Keys said that patience was “something I have had to get better at in all aspects of my life, especially on the tennis court”. She added: “I think it’s become more consistently better for me and something that I’m always going to have to work on, but it’s definitely something that’s helped me become more consistent.”
Comparing her run here with her experience at last year’s US Open, Keys said: “I think the US Open, for me, was a lot higher energy just because it was late at night and all of that.

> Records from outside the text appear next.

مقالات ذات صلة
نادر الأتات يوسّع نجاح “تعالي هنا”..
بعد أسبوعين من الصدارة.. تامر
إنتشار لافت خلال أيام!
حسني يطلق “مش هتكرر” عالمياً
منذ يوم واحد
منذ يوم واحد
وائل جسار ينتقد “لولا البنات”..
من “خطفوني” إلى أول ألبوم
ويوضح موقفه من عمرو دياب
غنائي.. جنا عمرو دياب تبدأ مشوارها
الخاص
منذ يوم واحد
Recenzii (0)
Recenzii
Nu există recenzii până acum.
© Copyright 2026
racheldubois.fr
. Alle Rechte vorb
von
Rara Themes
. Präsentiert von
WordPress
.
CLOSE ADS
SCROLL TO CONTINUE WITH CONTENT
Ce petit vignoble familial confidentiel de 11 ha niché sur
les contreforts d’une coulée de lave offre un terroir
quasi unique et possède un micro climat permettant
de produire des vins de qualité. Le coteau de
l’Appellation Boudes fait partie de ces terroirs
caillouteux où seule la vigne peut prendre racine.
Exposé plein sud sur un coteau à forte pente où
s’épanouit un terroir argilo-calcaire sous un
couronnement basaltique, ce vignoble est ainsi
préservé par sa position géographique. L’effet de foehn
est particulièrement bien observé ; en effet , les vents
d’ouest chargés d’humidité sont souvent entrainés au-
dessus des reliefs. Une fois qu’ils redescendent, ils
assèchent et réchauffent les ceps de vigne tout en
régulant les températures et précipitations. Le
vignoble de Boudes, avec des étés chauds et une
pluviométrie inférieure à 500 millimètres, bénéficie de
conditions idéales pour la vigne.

So to be here and just consistently getting through and just being happy with low-drama matches has been really nice.”
Keys is grateful for the coaching support and help she continues to receive from Lindsay Davenport. “Lindsay has been amazing for me in a lot of ways but I think we have always really managed Slams well,” Keys said. “Before I started working with her they were always a tough one for me, especially managing my emotions.
“Not only that, because she’s really helped me enjoy the game and she helped me through a really tough time when I was dealing with my wrists and all of that. Having her in my corner, whether formally my coach or not, she’s someone that I have always relied on and I probably always will.”
Putintseva, who beat Johanna Konta in the first round, is through to the quarter-finals for the second time in three years thanks to a 6-4, 6-3 victory over the Czech Republic’s Barbora Strycova. The world No 98, who had lost both her previous matches with Strycova, has won at least one match on all five of her appearances in the main draw here.
Sloane Stephens, who won her first Grand Slam title when she beat Keys in the final at Flushing Meadows last summer, booked her place in the Paris quarter-finals for the first time by beating Estonia’s Anett Kontaveit 6-2, 6-0 in just 52 minutes. The American had lost in the fourth round on four previous occasions.